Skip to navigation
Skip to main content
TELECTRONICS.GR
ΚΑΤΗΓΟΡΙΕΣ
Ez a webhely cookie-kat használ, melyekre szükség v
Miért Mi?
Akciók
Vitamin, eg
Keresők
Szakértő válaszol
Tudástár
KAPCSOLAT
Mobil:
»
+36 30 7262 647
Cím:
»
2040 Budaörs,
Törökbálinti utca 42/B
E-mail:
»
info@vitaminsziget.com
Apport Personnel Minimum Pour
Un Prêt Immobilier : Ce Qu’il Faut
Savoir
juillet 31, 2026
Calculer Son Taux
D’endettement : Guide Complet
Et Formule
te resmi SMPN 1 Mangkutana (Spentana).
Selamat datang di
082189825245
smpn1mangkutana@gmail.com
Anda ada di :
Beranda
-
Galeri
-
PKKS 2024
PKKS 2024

◇ ◇ ◇ ◇ ◇ ◇ ◇

◆ Request
Nothing should be left out: return all of the records exactly.

◆ Task result
Skip to navigation
Skip to main content
TELECTRONICS.GR
ΚΑΤΗΓΟΡΙΕΣ
Ez a webhely cookie-kat használ, melyekre szükség v
Miért Mi?
Akciók
Vitamin, eg
Keresők
Szakértő válaszol
Tudástár
KAPCSOLAT
Mobil:
»
+36 30 7262 647
Cím:
»
2040 Budaörs,
Törökbálinti utca 42/B
E-mail:
»
info@vitaminsziget.com
Apport Personnel Minimum Pour
Un Prêt Immobilier : Ce Qu’il Faut
Savoir
juillet 31, 2026
Calculer Son Taux
D’endettement : Guide Complet
Et Formule
te resmi SMPN 1 Mangkutana (Spentana).
Selamat datang di
082189825245
smpn1mangkutana@gmail.com
Anda ada di :
Beranda
-
Galeri
-
PKKS 2024
PKKS 2024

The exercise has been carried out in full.